⮜ Blog

⮜ List of tags

Showing all posts tagged tasm- and th04-

📝 Posted:
🚚 Summary of:
P0137
Commits:
07bfcf2...8d953dc
💰 Funded by:
[Anonymous]
🏷 Tags:
rec98+ th02+ th03+ th04- th05+ build-process+ meta+ contribution-ideas+ mod+ tasm- tcc+

Whoops, the build was broken again? Since P0127 from mid-November 2020, on TASM32 version 5.3, which also happens to be the one in the DevKit… That version changed the alignment for the default segments of certain memory models when requesting .386 support. And since redefining segment alignment apparently is highly illegal and absolutely has to be a build error, some of the stand-alone .ASM translation units didn't assemble anymore on this version. I've only spotted this on my own because I casually compiled ReC98 somewhere else – on my development system, I happened to have TASM32 version 5.0 in the PATH during all this time.
At least this was a good occasion to get rid of some weird segment alignment workarounds from 2015, and replace them with the superior convention of using the USE16 modifier for the .MODEL directive.

ReC98 would highly benefit from a build server – both in order to immediately spot issues like this one, and as a service for modders. Even more so than the usual open-source project of its size, I would say. But that might be exactly because it doesn't seem like something you can trivially outsource to one of the big CI providers for open-source projects, and quickly set it up with a few lines of YAML.
That might still work in the beginning, and we might get by with a regular 64-bit Windows 10 and DOSBox running the exact build tools from the DevKit. Ideally, though, such a server should really run the optimal configuration of a 32-bit Windows 10, allowing both the 32-bit and the 16-bit build step to run natively, which already is something that no popular CI service out there offers. Then, we'd optimally expand to Linux, every other Windows version down to 95, emulated PC-98 systems, other TASM versions… yeah, it'd be a lot. An experimental project all on its own, with additional hosting costs and probably diminishing returns, the more it expands…
I've added it as a category to the order form, let's see how much interest there is once the store reopens (which will be at the beginning of May, at the latest). That aside, it would 📝 also be a great project for outside contributors!


So, technical debt, part 8… and right away, we're faced with TH03's low-level input function, which 📝 once 📝 again 📝 insists on being word-aligned in a way we can't fake without duplicating translation units. Being undecompilable isn't exactly the best property for a function that has been interesting to modders in the past: In 2018, spaztron64 created an ASM-level mod that hardcoded more ergonomic key bindings for human-vs-human multiplayer mode: 2021-04-04-TH03-WASD-2player.zip However, this remapping attempt remained quite limited, since we hadn't (and still haven't) reached full position independence for TH03 yet. There's quite some potential for size optimizations in this function, which would allow more BIOS key groups to already be used right now, but it's not all that obvious to modders who aren't intimately familiar with x86 ASM. Therefore, I really wouldn't want to keep such a long and important function in ASM if we don't absolutely have to…

… and apparently, that's all the motivation I needed? So I took the risk, and spent the first half of this push on reverse-engineering TCC.EXE, to hopefully find a way to get word-aligned code segments out of Turbo C++ after all.

Dataset records:
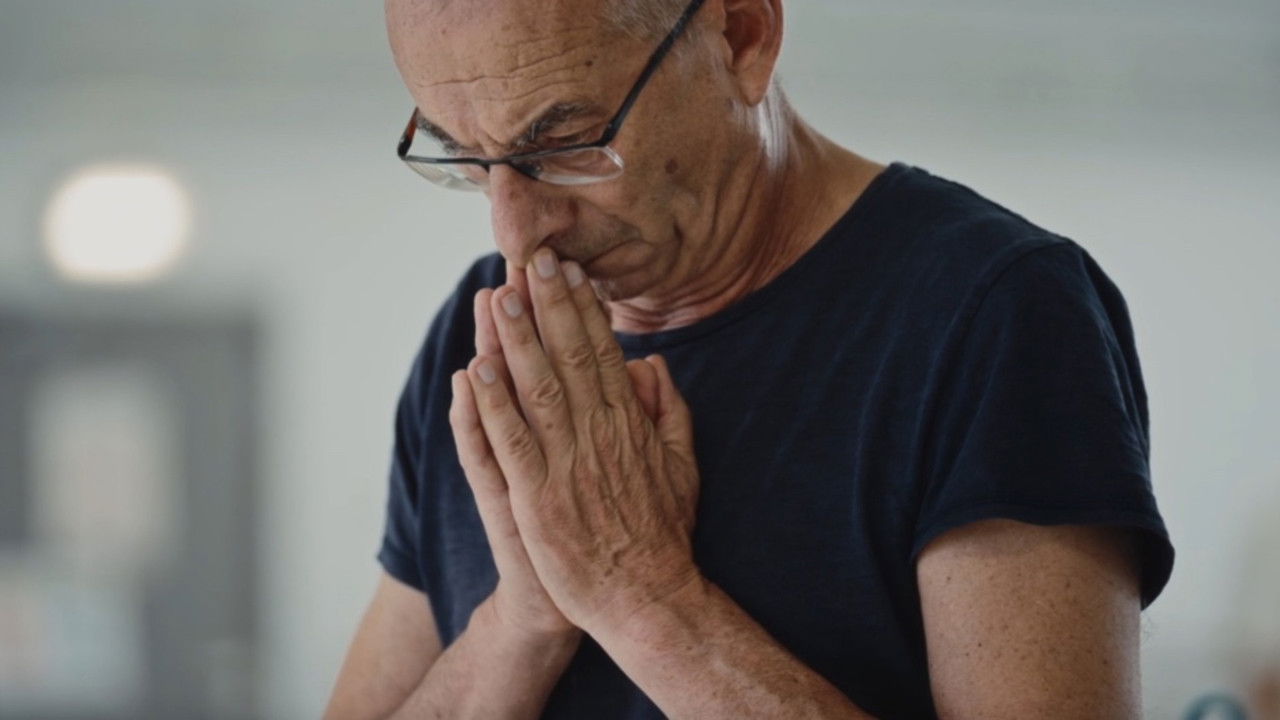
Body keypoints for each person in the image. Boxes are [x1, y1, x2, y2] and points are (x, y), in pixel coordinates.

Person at [325, 0, 1175, 717]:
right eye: (469, 162)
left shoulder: (992, 312)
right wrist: (523, 618)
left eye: (568, 144)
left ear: (742, 37)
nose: (514, 234)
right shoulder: (485, 336)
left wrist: (642, 597)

** TASK DESCRIPTION **
According to the blog post, what convention replaced the segment alignment workarounds from 2015? The listing comes from a separate source unrelated to the blog post.

** ANSWER BOX **
Using the USE16 modifier for the .MODEL directive.